I have an extremely simple .xlsx file and pandas is not reading the first row completely. It's very strange since it only reads one of the columns, and the others are blank. After A LOT of trial and error, it seems there's something hidden in the Excel file itself, since if I remove completely the row, and I just type it all again, then it works.
However, there's nothing visual that I can see. If I export the file to .csv then pandas works as well.
I'm using python 3.7 with pandas 1.1.5. I tried upgrading pandas but I can't, pip tells me I'm using the latest available version, even though I see that pandas 1.3 is available. Not sure if this is already fixed in a new version, and if it is, how do I get it installed (I'm using the app both on Mac and on Windows via Anaconda).
The xlsx file showing the problem is here:
It just contains the header and a row. That's it.
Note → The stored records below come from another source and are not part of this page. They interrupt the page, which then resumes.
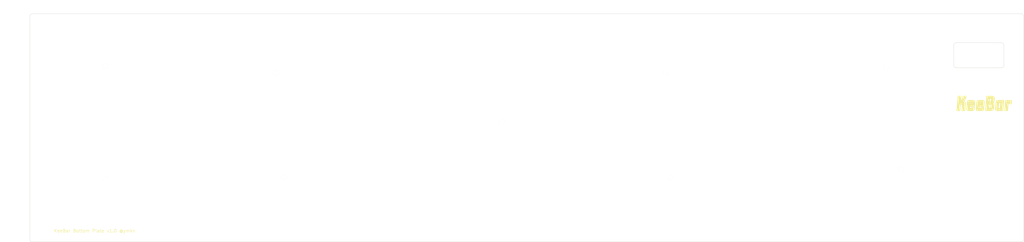
<source format=kicad_pcb>
(kicad_pcb (version 20221018) (generator pcbnew)

  (general
    (thickness 1.6)
  )

  (paper "A3")
  (title_block
    (title "KeeBar Bottom Plate")
    (date "2023-06-19")
    (rev "v1.0")
    (company "@ymkn")
  )

  (layers
    (0 "F.Cu" signal)
    (31 "B.Cu" signal)
    (32 "B.Adhes" user "B.Adhesive")
    (33 "F.Adhes" user "F.Adhesive")
    (34 "B.Paste" user)
    (35 "F.Paste" user)
    (36 "B.SilkS" user "B.Silkscreen")
    (37 "F.SilkS" user "F.Silkscreen")
    (38 "B.Mask" user)
    (39 "F.Mask" user)
    (40 "Dwgs.User" user "User.Drawings")
    (41 "Cmts.User" user "User.Comments")
    (42 "Eco1.User" user "User.Eco1")
    (43 "Eco2.User" user "User.Eco2")
    (44 "Edge.Cuts" user)
    (45 "Margin" user)
    (46 "B.CrtYd" user "B.Courtyard")
    (47 "F.CrtYd" user "F.Courtyard")
    (48 "B.Fab" user)
    (49 "F.Fab" user)
    (50 "User.1" user)
    (51 "User.2" user)
    (52 "User.3" user)
    (53 "User.4" user)
    (54 "User.5" user)
    (55 "User.6" user)
    (56 "User.7" user)
    (57 "User.8" user)
    (58 "User.9" user)
  )

  (setup
    (stackup
      (layer "F.SilkS" (type "Top Silk Screen"))
      (layer "F.Paste" (type "Top Solder Paste"))
      (layer "F.Mask" (type "Top Solder Mask") (thickness 0.01))
      (layer "F.Cu" (type "copper") (thickness 0.035))
      (layer "dielectric 1" (type "core") (thickness 1.51) (material "FR4") (epsilon_r 4.5) (loss_tangent 0.02))
      (layer "B.Cu" (type "copper") (thickness 0.035))
      (layer "B.Mask" (type "Bottom Solder Mask") (thickness 0.01))
      (layer "B.Paste" (type "Bottom Solder Paste"))
      (layer "B.SilkS" (type "Bottom Silk Screen"))
      (copper_finish "None")
      (dielectric_constraints no)
    )
    (pad_to_mask_clearance 0)
    (pcbplotparams
      (layerselection 0x00010fc_ffffffff)
      (plot_on_all_layers_selection 0x0000000_00000000)
      (disableapertmacros false)
      (usegerberextensions false)
      (usegerberattributes true)
      (usegerberadvancedattributes true)
      (creategerberjobfile true)
      (dashed_line_dash_ratio 12.000000)
      (dashed_line_gap_ratio 3.000000)
      (svgprecision 4)
      (plotframeref false)
      (viasonmask false)
      (mode 1)
      (useauxorigin false)
      (hpglpennumber 1)
      (hpglpenspeed 20)
      (hpglpendiameter 15.000000)
      (dxfpolygonmode true)
      (dxfimperialunits true)
      (dxfusepcbnewfont true)
      (psnegative false)
      (psa4output false)
      (plotreference true)
      (plotvalue true)
      (plotinvisibletext false)
      (sketchpadsonfab false)
      (subtractmaskfromsilk false)
      (outputformat 1)
      (mirror false)
      (drillshape 1)
      (scaleselection 1)
      (outputdirectory "")
    )
  )

  (net 0 "")

  (footprint "kbd_Hole:m2_Screw_Hole_EdgeCuts" (layer "F.Cu") (at 345.5 59.5))

  (footprint "kbd_Hole:m2_Screw_Hole_EdgeCuts" (layer "F.Cu") (at 114.5 62))

  (footprint "kbd_Hole:m2_Screw_Hole_EdgeCuts" (layer "F.Cu") (at 263.5 101.5))

  (footprint "kbd_Hole:m2_Screw_Hole_EdgeCuts" (layer "F.Cu") (at 50 59.5))

  (footprint "kbd_Hole:m2_Screw_Hole_EdgeCuts" (layer "F.Cu") (at 200 80.5))

  (footprint "kbd_Hole:m2_Screw_Hole_EdgeCuts" (layer "F.Cu") (at 117.5 101.5))

  (footprint "logo:keebar-logo" (layer "F.Cu") (at 382.5 73.5))

  (footprint "kbd_Hole:m2_Screw_Hole_EdgeCuts" (layer "F.Cu") (at 351 98.5))

  (footprint "kbd_Hole:m2_Screw_Hole_EdgeCuts" (layer "F.Cu") (at 262 61.5))

  (footprint "kbd_Hole:m2_Screw_Hole_EdgeCuts" (layer "F.Cu") (at 50 102.5))

  (gr_line (start 389 60) (end 372 60)
    (stroke (width 0.1) (type default)) (layer "Edge.Cuts") (tstamp 111b53d9-3496-41fd-9608-bb072c9eb964))
  (gr_line (start 390 51.5) (end 390 59)
    (stroke (width 0.1) (type default)) (layer "Edge.Cuts") (tstamp 17fd8121-88e7-4e0e-9b1f-f9e3de9b0669))
  (gr_arc (start 371 51.5) (mid 371.292893 50.792893) (end 372 50.5)
    (stroke (width 0.1) (type default)) (layer "Edge.Cuts") (tstamp 2528fe06-500e-451c-b942-2d6510a20c8e))
  (gr_arc (start 396.5 39.5) (mid 397.207107 39.792893) (end 397.5 40.5)
    (stroke (width 0.1) (type default)) (layer "Edge.Cuts") (tstamp 26074087-209a-4703-9932-544517e8aa7e))
  (gr_arc (start 21.5 40.5) (mid 21.792893 39.792893) (end 22.5 39.5)
    (stroke (width 0.1) (type default)) (layer "Edge.Cuts") (tstamp 286097a4-4922-4b3a-afe0-800bfaab57c9))
  (gr_arc (start 389 50.5) (mid 389.707107 50.792893) (end 390 51.5)
    (stroke (width 0.1) (type default)) (layer "Edge.Cuts") (tstamp 46436c9b-5ea6-43ed-a97d-d78af8329dc1))
  (gr_arc (start 397.5 125) (mid 397.207107 125.707107) (end 396.5 126)
    (stroke (width 0.1) (type default)) (layer "Edge.Cuts") (tstamp 46bcfd41-53cb-4cb2-b586-5171aa006e0c))
  (gr_line (start 397.5 40.5) (end 397.5 125)
    (stroke (width 0.1) (type default)) (layer "Edge.Cuts") (tstamp 472725b5-b383-46d3-8370-cf4bfac0a0c2))
  (gr_line (start 371 59) (end 371 51.5)
    (stroke (width 0.1) (type default)) (layer "Edge.Cuts") (tstamp 74d5fcf6-bf13-46ca-93f7-c89c06019c34))
  (gr_arc (start 22.5 126) (mid 21.792893 125.707107) (end 21.5 125)
    (stroke (width 0.1) (type default)) (layer "Edge.Cuts") (tstamp 7a926045-be92-42d1-a272-74d23cba37b4))
  (gr_line (start 22.5 39.5) (end 396.5 39.5)
    (stroke (width 0.1) (type default)) (layer "Edge.Cuts") (tstamp 8a235b6f-6ae1-46e0-b4a6-1803dd73d2b3))
  (gr_line (start 21.5 125) (end 21.5 40.5)
    (stroke (width 0.1) (type default)) (layer "Edge.Cuts") (tstamp 944a5b60-dceb-44cc-a632-4647b7871af4))
  (gr_arc (start 372 60) (mid 371.292893 59.707107) (end 371 59)
    (stroke (width 0.1) (type default)) (layer "Edge.Cuts") (tstamp 959a4c34-a44d-4a99-a45b-27f41944b859))
  (gr_line (start 372 50.5) (end 389 50.5)
    (stroke (width 0.1) (type default)) (layer "Edge.Cuts") (tstamp 9ee89bc1-0f86-41d2-b693-753ef46e78ed))
  (gr_arc (start 390 59) (mid 389.707107 59.707107) (end 389 60)
    (stroke (width 0.1) (type default)) (layer "Edge.Cuts") (tstamp a8b7b561-b7ed-4713-b13a-7d79f21f172b))
  (gr_line (start 396.5 126) (end 22.5 126)
    (stroke (width 0.1) (type default)) (layer "Edge.Cuts") (tstamp d7922785-ebfd-422d-aa14-d48cc9d9274a))
  (gr_text "KeeBar Bottom Plate v1.0 @ymkn" (at 30.5 122.5) (layer "F.SilkS") (tstamp 75b2f825-1160-4a97-868c-cdb69d4a47f2)
    (effects (font (size 1.2 1.2) (thickness 0.15)) (justify left bottom))
  )
  (dimension (type aligned) (layer "Cmts.User") (tstamp 235aadfc-fc09-4c10-96a0-1221feea6291)
    (pts (xy 21.5 37.5) (xy 397.5 37.5))
    (height 0)
    (gr_text "376.0000 mm" (at 209.5 35.7) (layer "Cmts.User") (tstamp 235aadfc-fc09-4c10-96a0-1221feea6291)
      (effects (font (size 1.5 1.5) (thickness 0.3)))
    )
    (format (prefix "") (suffix "") (units 2) (units_format 1) (precision 4))
    (style (thickness 0.2) (arrow_length 1.27) (text_position_mode 0) (extension_height 0.58642) (extension_offset 0.5) keep_text_aligned)
  )
  (dimension (type aligned) (layer "Cmts.User") (tstamp 73300296-19d8-4ddd-a2f4-71951573599f)
    (pts (xy 19.5 39.5) (xy 19.5 126))
    (height 0)
    (gr_text "86.5000 mm" (at 17.7 82.75 90) (layer "Cmts.User") (tstamp 73300296-19d8-4ddd-a2f4-71951573599f)
      (effects (font (size 1.5 1.5) (thickness 0.3)))
    )
    (format (prefix "") (suffix "") (units 2) (units_format 1) (precision 4))
    (style (thickness 0.2) (arrow_length 1.27) (text_position_mode 0) (extension_height 0.58642) (extension_offset 0.5) keep_text_aligned)
  )

)

</source>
The script to read it is this:
import pandas as pd
print(f"pandas version is {pd.__version__}")
df = pd.read_excel('Book1.xlsx', dtype=str)
df = df.fillna('')
print(f"columns are {df.columns.tolist()}")
print(df)
And the output is this:
anibal@~/PycharmProjects/CIUSSS$ python3 test.py
pandas version is 1.1.5
columns are ['Source']
Source
SNOMED CT 115161005 Genus Abiotrophia (organism) Abiotrophia Genus Abiotrophia
Where it should be:
anibal@~/PycharmProjects/CIUSSS$ python3 test.py
pandas version is 1.1.5
columns are ['Source', 'f2', 'f3', 'f4', 'f5']
Source f2 f3 f4 f5
0 SNOMED CT 115161005 Genus Abiotrophia (organism) Abiotrophia Genus Abiotrophia
Can somebody please tell me if there's something different that I should be doing in the API to be able to read this? Or if I need to have a newer version of pandas, how do I get a newer version with pip (and then in anaconda)?
CodePudding user response:
Update: the issue was indeed the version. I tried the exact same file with python 3.9.9 and pandas 1.3.4 and everything looks good.